Sonstige verfassungsrechtliche Bedenken hat der Beigeladene zu 1 nicht aufgezeigt. Sie drängen sich auch nicht auf. Eigentumsrechtliche Positionen, die durch Art. 14 GG geschützt sind, werden von § 3 Abs. 1 Satz 11 VermG nicht erfasst, weil vor Einführung dieser Norm durch das Wohnraummodernisierungssicherungsgesetz vom 17. Juli 1997 (BGBl I S. 1823) vermögensrechtliche Ansprüche von Anteilsgeschädigten im Sinne von § 3 Abs. 1 Satz 4 Halbs. 2 VermG nicht bestanden haben. Die typischen vermögensrechtlichen Schädigungen jüdischer NS-Verfolgter - die Entziehung der Unternehmensbeteiligung - waren bis dahin nämlich nicht geregelt. Aus Sinn und Zweck sowie der Entstehungsgeschichte der Neuregelung ist zu schließen, dass erst die Einfügung des zweiten Halbsatzes in § 3 Abs. 1 Satz 4 VermG durch das Wohnraummodernisierungssicherungsgesetz die Einräumung von (anteiligem) Bruchteilseigentum an sämtlichen Vermögensgegenständen ermöglichen soll, die zum Zeitpunkt der verfolgungsbedingten Anteilsschädigung zu dem Unternehmen gehörten oder von ihm später angeschafft wurden (vgl. Urteil vom 28. August 1997 - BVerwG 7 C 36.96 - Buchholz 428 § 3 VermG Nr. 19). Nach der Rechtsprechung des Bundesverfassungsgerichts war die Einräumung vermögensrechtlicher Ansprüche nicht wegen Art. 14 Abs. 1 GG geboten. Das Vermögensrecht hat seine Wurzeln vielmehr im Rechts- und Sozialstaatsprinzip, weshalb die gesetzlich verbürgten Ansprüche grundrechtlichen Schutz erst ab ihrer einfachgesetzlichen Begründung genießen (BVerfG, Urteil vom 23. April 1991 - 1 BvR 1170, 1174, 1175/90 - BVerfGE 84, 90 <126>); Beschluss vom 8. Oktober 1996 - 1 BvR 875/92 - BVerfGE 95, 48 <58>). Novellierungen des Vermögensgesetzes entfalten deshalb mit Blick auf Art. 14 GG Bedeutung, wenn sie dem Berechtigten einmal einfach-gesetzlich begründete Ansprüche wieder entziehen. Das ist vorliegend gerade nicht der Fall. § 3 Abs. 1 Satz 11 VermG ist als Inhalts- und Schrankenbestimmung verhältnismäßig. Gerade im Hinblick auf den unklaren Wortlaut der Vorschrift in seiner ursprünglichen Fassung, der nachgebessert wurde, genießt des Vertrauen der Erwerber am Bestand ihres Eigentums gegenüber dem Wiedergutmachungsinteresse des Geschädigten Vorrang.

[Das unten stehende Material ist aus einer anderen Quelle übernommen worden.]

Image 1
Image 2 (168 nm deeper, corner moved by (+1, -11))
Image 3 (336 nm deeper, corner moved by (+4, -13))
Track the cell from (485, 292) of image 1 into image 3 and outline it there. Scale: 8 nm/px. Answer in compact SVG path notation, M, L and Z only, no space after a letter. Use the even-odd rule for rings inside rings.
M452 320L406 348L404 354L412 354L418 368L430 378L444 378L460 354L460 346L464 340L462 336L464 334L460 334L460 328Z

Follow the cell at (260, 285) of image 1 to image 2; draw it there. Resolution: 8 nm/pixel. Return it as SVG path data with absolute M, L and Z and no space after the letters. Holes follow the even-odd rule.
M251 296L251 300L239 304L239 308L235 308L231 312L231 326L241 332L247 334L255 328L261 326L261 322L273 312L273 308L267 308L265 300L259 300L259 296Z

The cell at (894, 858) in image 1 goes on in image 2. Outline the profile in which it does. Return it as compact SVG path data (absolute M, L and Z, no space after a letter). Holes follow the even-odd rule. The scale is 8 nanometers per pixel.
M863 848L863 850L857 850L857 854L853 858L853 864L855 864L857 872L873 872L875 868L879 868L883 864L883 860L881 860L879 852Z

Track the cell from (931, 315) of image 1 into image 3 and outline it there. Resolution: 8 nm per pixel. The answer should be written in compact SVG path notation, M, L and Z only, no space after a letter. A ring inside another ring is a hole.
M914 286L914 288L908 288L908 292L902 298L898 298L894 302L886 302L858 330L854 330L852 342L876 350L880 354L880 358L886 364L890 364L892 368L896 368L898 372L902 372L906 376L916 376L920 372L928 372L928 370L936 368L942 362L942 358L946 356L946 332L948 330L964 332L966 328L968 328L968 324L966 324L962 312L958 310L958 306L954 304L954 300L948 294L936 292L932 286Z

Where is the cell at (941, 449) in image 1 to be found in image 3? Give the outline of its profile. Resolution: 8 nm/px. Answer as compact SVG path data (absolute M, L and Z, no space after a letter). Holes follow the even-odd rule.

4. Die Kostenentscheidung beruht auf § 154 Abs. 2, Abs. 3 VwGO, § 162 Abs. 3 VwGO. Rechtsanwalt R. waren Kosten anteilig aufzuerlegen, weil er Kosten dadurch verursacht hat, dass er als vollmachtloser Vertreter Rechtsmittel eingelegt hat für Beigeladene, die verstorben waren. Vollmachtlose Vertreter haften in entsprechender Anwendung von § 173 VwGO, § 89 Abs. 1 Satz 3 ZPO i.V.m. § 179 BGB für die Kosten.
Beschluss
Der Wert des Streitgegenstandes wird für das Revisionsverfahren auf 54 196,94 € festgesetzt.